Design thinking is not just a design endeavor. This is a method in which various stakeholders and users are partners in cooperation, even without being designers.

Empathy is the northern star, which is the focus of all the designer’s efforts. Countless tools and strategies can be used in the process of designing thinking, and these steps are not strictly sequential. They are flexible, repeatable and cyclical.  

Step #1. Empathy. What does it feel like to be in the skin of a user?

To identify the right problems, practicing designers should think about the people they are trying to help. UX designers will find that a number of familiar exercises are possible at this stage:

Field research. Observe how users interact with products in a natural environment and focus on it

The user’s persona. Create personas for fictional users to summarize research results (for example, field research). Persona helps UX designers focus on core users.

User interaction maps. Visualize the journey of the average statistical user, pass through his experience and outline the goals that should be achieved at each stage.

The understanding of users is not once and for all certain. This is an ever-changing problem that affects solutions, large and small, in the design process.

Step #2. Identification of problems

After feeling empathy, practicing designers should clearly identify the problems that users face. This process includes: identifying potential obstacles, interpreting user actions, and planning logistical details.

The task statements should be specific and user-oriented. Design thinking is lost when business goals obscure the needs of users in problem formulations.

Step #3. Turn on your imagination and brainstorm

From defining problems, design thinking moves on to their implementation. There are many exercises: brainstorming, sketching thoughts and much more. The goal is to capture thoughts visually and quickly. Primitive tools will be enough to solve this problem. And remember, ideation and refinement cannot happen at the same time.

Step #4. Creating a prototype

Prototypes are a great way to build on the effort of creating ideas, but they don’t have to be carefully rendered. They can consist of sketches, interactive flowcharts or paper models. Prototypes help designers evaluate feasibility as early as possible without wasting time and money.

Today there are many collaborative design programs with advanced prototyping capabilities, including animation. They can also force designers to spend time finalizing concepts that will never appear at the finish line. When creating a prototype, it is important to fix ideas in order to then choose the best ones at the testing stage.
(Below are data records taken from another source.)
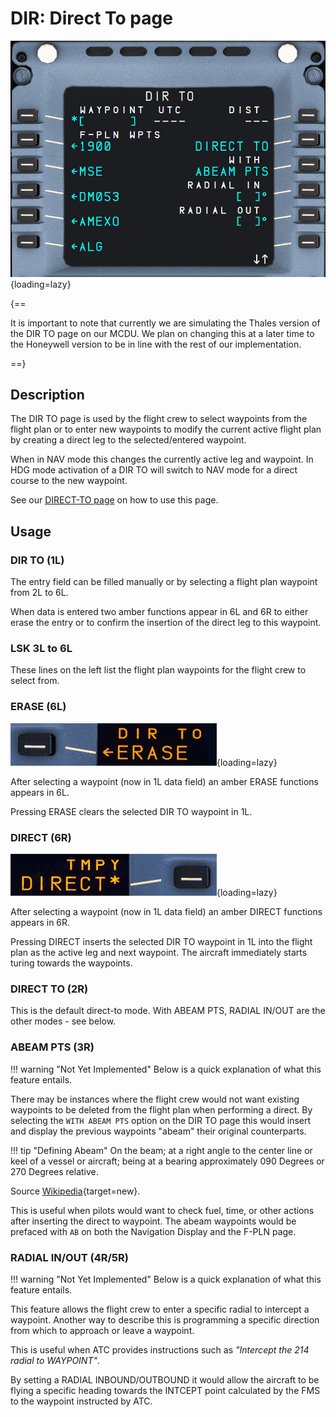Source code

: # DIR: Direct To page

<link rel="stylesheet" href="/stylesheets/admonitions.css">
<link rel="stylesheet" href="/stylesheets/reported-issues.css">

![DIR](../../assets/a32nx-briefing/mcdu/mcdu-dir-page.png){loading=lazy}

{==

It is important to note that currently we are simulating the Thales version of the DIR TO page on our MCDU. We plan 
on changing this at a later time to the Honeywell version to be in line with the rest of our implementation.

==}

## Description

The DIR TO page is used by the flight crew to select waypoints from the flight plan or to enter new waypoints to 
modify the current active flight plan by creating a direct leg to the selected/entered waypoint.

When in NAV mode this changes the currently active leg and waypoint. In HDG mode activation of a DIR TO will switch 
to NAV mode for a direct course to the new waypoint.

See our [DIRECT-TO page](../../advanced-guides/flight-planning/direct.md) on how to use this page.

## Usage

### DIR TO (1L)

The entry field can be filled manually or by selecting a flight plan waypoint from 2L to 6L.

When data is entered two amber functions appear in 6L and 6R to either erase the entry or to confirm the insertion 
of the direct leg to this waypoint.

### LSK 3L to 6L

These lines on the left list the flight plan waypoints for the flight crew to select from.

### ERASE (6L)

![DIR TO ERASE](../../assets/a32nx-briefing/mcdu/mcdu-dir-to-6L-erase.png "DIR TO ERASE"){loading=lazy}

After selecting a waypoint (now in 1L data field) an amber ERASE functions appears in 6L.

Pressing ERASE clears the selected DIR TO waypoint in 1L.

### DIRECT (6R)

![DIR TO DIRECT](../../assets/a32nx-briefing/mcdu/mcdu-dir-to-6R-direct.png "DIR TO DIRECT"){loading=lazy}

After selecting a waypoint (now in 1L data field) an amber DIRECT functions appears in 6R.

Pressing DIRECT inserts the selected DIR TO waypoint in 1L into the flight plan as the active leg and next waypoint. 
The aircraft immediately starts turing towards the waypoints.

### DIRECT TO (2R)

This is the default direct-to mode. With ABEAM PTS, RADIAL IN/OUT are the other modes - see below.  

### ABEAM PTS (3R)

!!! warning "Not Yet Implemented"
    Below is a quick explanation of what this feature entails.

There may be instances where the flight crew would not want existing waypoints to be deleted from the flight plan 
when performing a direct. By selecting the `WITH ABEAM PTS` option on the DIR TO page this would insert and display 
the previous waypoints "abeam" their original counterparts.

!!! tip "Defining Abeam"
    On the beam; at a right angle to the center line or keel of a vessel or aircraft; being at a bearing approximately 
    090 Degrees or 270 Degrees relative.
    <p />
    Source [Wikipedia](https://en.wiktionary.org/wiki/abeam){target=new}.

This is useful when pilots would want to check fuel, time, or other actions after inserting the direct to waypoint. 
The abeam waypoints would be prefaced with `AB` on both the Navigation Display and the F-PLN page.

### RADIAL IN/OUT (4R/5R)

!!! warning "Not Yet Implemented"
    Below is a quick explanation of what this feature entails.

This feature allows the flight crew to enter a specific radial to intercept a waypoint. Another way to describe this 
is programming a specific direction from which to approach or leave a waypoint.

This is useful when ATC provides instructions such as *"Intercept the 214 radial to WAYPOINT"*.

By setting a RADIAL INBOUND/OUTBOUND it would allow the aircraft to be flying a specific heading towards the INTCEPT 
point calculated by the FMS to the waypoint instructed by ATC.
If you want to study this issue more deeply, we bring to your attention the publication: Prototyping is the basis of professional web development.

Step #5. Conduct testing

At the final design stage, users are invited to participate in moderated testing. During the entire testing time, users give feedback while interacting with the product. The design team then decides which problems have been solved and which improvements should be made.

Testing is a reality check for many designers. At this stage, UX problems are identified, and here the only question is how much feedback you need to get in order to identify problems with the functioning of the product.

UX and design thinking go hand in hand

The design is often confused with the final product. Design is not a website, sofa or smartphone. This equation is incorrect. The design is not an artifact. UX design is a systematic approach to problem solving.

Design thinking is one of the ways to solve user problems. This is an iterative process in which ideas breathe life based on the needs, thoughts and behavior of real users. If there is no collaboration between designers and users, this is not design thinking.

Multiple design methods are an advantage. But there is no single approach to solve all the problems. There is no universal method that works the same for every designer, team, or company. No single process reveals the needs of all users.

Design thinking is a method, not magic, but its user-centricity creates a combination of design and UX.

Project thinking is especially useful when solving acute design problems that do not correspond to traditional ideas of right and wrong. UX and Design Thinking are user-centric approaches to design, and both aim to create a delightful user experience.